Optogenetics is finding emerging applications in diabetes research and would strongly benefit from the possibility to selectively stimulate a subset of islets while perfusing them. This unique feature of FP-3W resulted in an ideal tool for optogenetic stimulation coupled to higher temporal resolution of sample collection that enables new assays not available before. Indeed, to the best of our knowledge, this tool permitted for the first time induction of somatostatin secretion using Chr2 channels.

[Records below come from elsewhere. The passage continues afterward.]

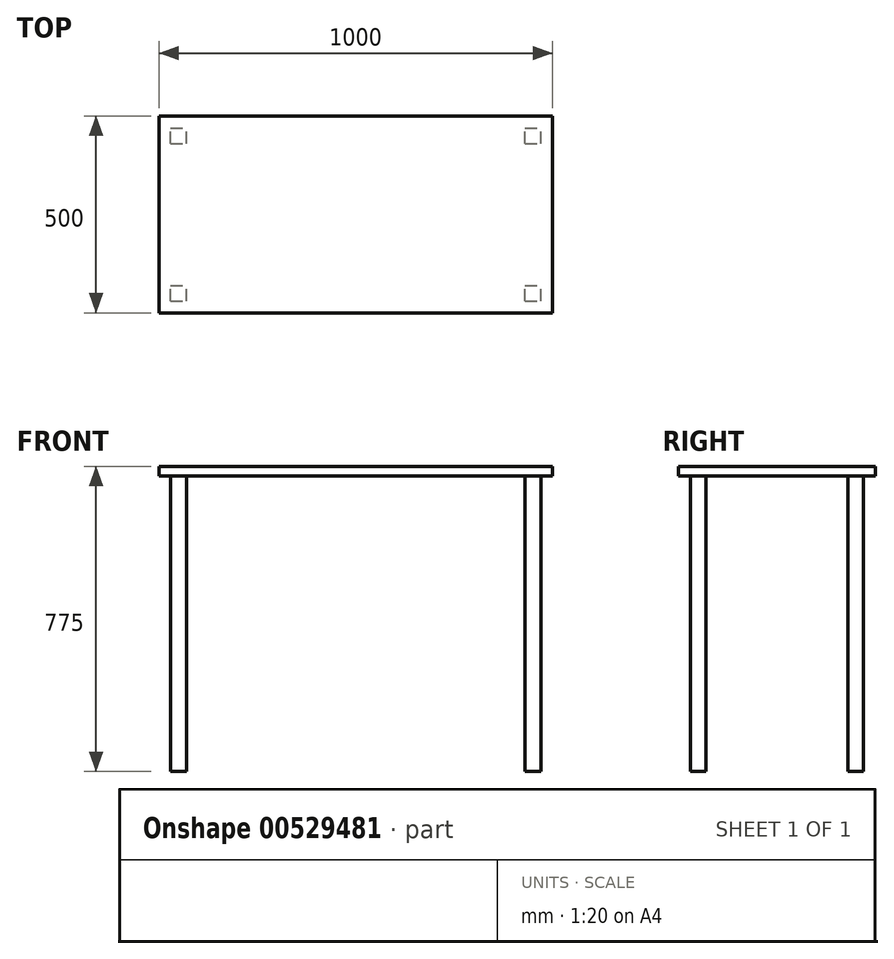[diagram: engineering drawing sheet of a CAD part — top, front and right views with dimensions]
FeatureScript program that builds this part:
annotation { "Feature Type Name" : "Feature", "Feature Type Description" : "" }
export const myFeature = defineFeature(function(context is Context, id is Id, definition is map)
    precondition{}
    {
        {
            var Q0;
            Q0=qCreatedBy(makeId("Top.planeOp"),FACE);
            var sketch = newSketch(context, id + "F0", { "sketchPlane" : qUnion([Q0])});
            skLineSegment(sketch, "E0.bottom", {"start": v(0, 0) * mm, "end": v(1000, 0) * mm});
            skLineSegment(sketch, "E0.top", {"start": v(0, 500) * mm, "end": v(1000, 500) * mm});
            skLineSegment(sketch, "E0.left", {"start": v(0, 0) * mm, "end": v(0, 500) * mm});
            skLineSegment(sketch, "E0.right", {"start": v(1000, 0) * mm, "end": v(1000, 500) * mm});
            skSolve(sketch);
        }
        {
            var Q0;
            Q0=makeQuery(id+"F0.imprint","IMPRINT",FACE,{"disambiguationData":[TD([[makeQuery(id+"F0.imprint","IMPRINT",EDGE,{"derivedFrom":sQuery(id+"F0.wireOp",EDGE,"E0.bottom")}),1.0]])]});
            extrude(context, id + "F1", {"entities" : qUnion([Q0]), "depth" : 25 * mm, "offsetDistance" : 25 * mm});
        }
        {
            var Q0;
            Q0=makeQuery(id+"F1.opExtrude","CAP_FACE",FACE,{"disambiguationData":[OSD([sQuery(id+"F0.wireOp",EDGE,"E0.bottom"),sQuery(id+"F0.wireOp",EDGE,"E0.top"),sQuery(id+"F0.wireOp",EDGE,"E0.left"),sQuery(id+"F0.wireOp",EDGE,"E0.right")])],"isStart":true});
            var sketch = newSketch(context, id + "F2", { "sketchPlane" : qUnion([Q0])});
            skLineSegment(sketch, "E1.bottom", {"start": v(30, -30) * mm, "end": v(70, -30) * mm});
            skLineSegment(sketch, "E1.top", {"start": v(30, -70) * mm, "end": v(70, -70) * mm});
            skLineSegment(sketch, "E1.left", {"start": v(30, -30) * mm, "end": v(30, -70) * mm});
            skLineSegment(sketch, "E1.right", {"start": v(70, -30) * mm, "end": v(70, -70) * mm});
            skLineSegment(sketch, "E2.0.1.0", {"start": v(30, -430) * mm, "end": v(70, -430) * mm});
            skLineSegment(sketch, "E2.0.1.1", {"start": v(30, -470) * mm, "end": v(70, -470) * mm});
            skLineSegment(sketch, "E2.0.1.2", {"start": v(30, -430) * mm, "end": v(30, -470) * mm});
            skLineSegment(sketch, "E2.0.1.3", {"start": v(70, -430) * mm, "end": v(70, -470) * mm});
            skLineSegment(sketch, "E2.1.0.0", {"start": v(930, -30) * mm, "end": v(970, -30) * mm});
            skLineSegment(sketch, "E2.1.0.1", {"start": v(930, -70) * mm, "end": v(970, -70) * mm});
            skLineSegment(sketch, "E2.1.0.2", {"start": v(930, -30) * mm, "end": v(930, -70) * mm});
            skLineSegment(sketch, "E2.1.0.3", {"start": v(970, -30) * mm, "end": v(970, -70) * mm});
            skLineSegment(sketch, "E2.1.1.0", {"start": v(930, -430) * mm, "end": v(970, -430) * mm});
            skLineSegment(sketch, "E2.1.1.1", {"start": v(930, -470) * mm, "end": v(970, -470) * mm});
            skLineSegment(sketch, "E2.1.1.2", {"start": v(930, -430) * mm, "end": v(930, -470) * mm});
            skLineSegment(sketch, "E2.1.1.3", {"start": v(970, -430) * mm, "end": v(970, -470) * mm});
            skLineSegment(sketch, "E2.direction1", {"start": v(30, -30) * mm, "end": v(940, -30) * mm, "construction": true});
            skLineSegment(sketch, "E2.direction2", {"start": v(30, -30) * mm, "end": v(30, -480) * mm, "construction": true});
            skSolve(sketch);
        }
        {
            var Q0;
            Q0=makeQuery(id+"F2.imprint","IMPRINT",FACE,{"disambiguationData":[TD([[makeQuery(id+"F2.imprint","IMPRINT",EDGE,{"derivedFrom":sQuery(id+"F2.wireOp",EDGE,"E1.bottom")}),-1.0]])]});
            var Q1;
            Q1=makeQuery(id+"F2.imprint","IMPRINT",FACE,{"disambiguationData":[TD([[makeQuery(id+"F2.imprint","IMPRINT",EDGE,{"derivedFrom":sQuery(id+"F2.wireOp",EDGE,"E2.0.1.0")}),-1.0]])]});
            var Q2;
            Q2=makeQuery(id+"F2.imprint","IMPRINT",FACE,{"disambiguationData":[TD([[makeQuery(id+"F2.imprint","IMPRINT",EDGE,{"derivedFrom":sQuery(id+"F2.wireOp",EDGE,"E2.1.0.0")}),-1.0]])]});
            var Q3;
            Q3=makeQuery(id+"F2.imprint","IMPRINT",FACE,{"disambiguationData":[TD([[makeQuery(id+"F2.imprint","IMPRINT",EDGE,{"derivedFrom":sQuery(id+"F2.wireOp",EDGE,"E2.1.1.0")}),-1.0]])]});
            extrude(context, id + "F3", {"entities" : qUnion([Q0, Q1, Q2, Q3]), "operationType" : NewBodyOperationType.ADD, "depth" : 750 * mm, "offsetDistance" : 25 * mm});
        }
    });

For organ on chip applications, this platform is amenable to both rapid and continuous perfusion of drug solutions. Hence, in vitro drug testing for acute and chronic exposure studies is feasible. It is also possible to recreate pathological events such as hypoxia, immune attack, and inflammation by continuous perfusion of signalling molecules such as small cytokines. More importantly, the principles of the fluidic device design, fabrication and operation can be directly extended to creating organ mimics with other ex vivo tissue or bioengineered organotypic cultures. While the form factor of the individual chips might differ, if they can be made to fit with similar commercial clamps, the fluidic integration would be straightforward and will pave the way for coupled organ on chip initiatives.

Conclusions

We showed that by designing geometrical features of the device from first principles-based computational modeling, it was possible to adequately perfuse the islets and allow for sample collection in a timely manner. Since manual loading and handling of the islet sample was highly desirable, we opted for a two-part device that could be sealed after islet loading. Further, disassembly of the device gave the user direct access to the islets at the end of the experiment, e.g. for DNA quantification. Results of the viability assay demonstrated that different assays and imaging could be performed either in line or after disassembling the device. Tests with rodent and human islets, direct comparison with existing commercial perfusion systems, and operation of the device by users from collaborating biomedical laboratories indicated that the fluidic platform is a robust, yet simple, research tool. Finally, the device proved to be an ideal platform to perform time-resolved optogenetics studies, thanks to the ability to selectively stimulate a small set of islets and still be able to detect low levels of secreted somatostatin. While sophisticated devices might serve specific needs better, if they are too complicated to use, islet biologists and pharmaceutical researchers might not implement them in their routine. We hope that our microsystem could ultimately be a powerful and practical addition to the armamentarium of diabetes researchers.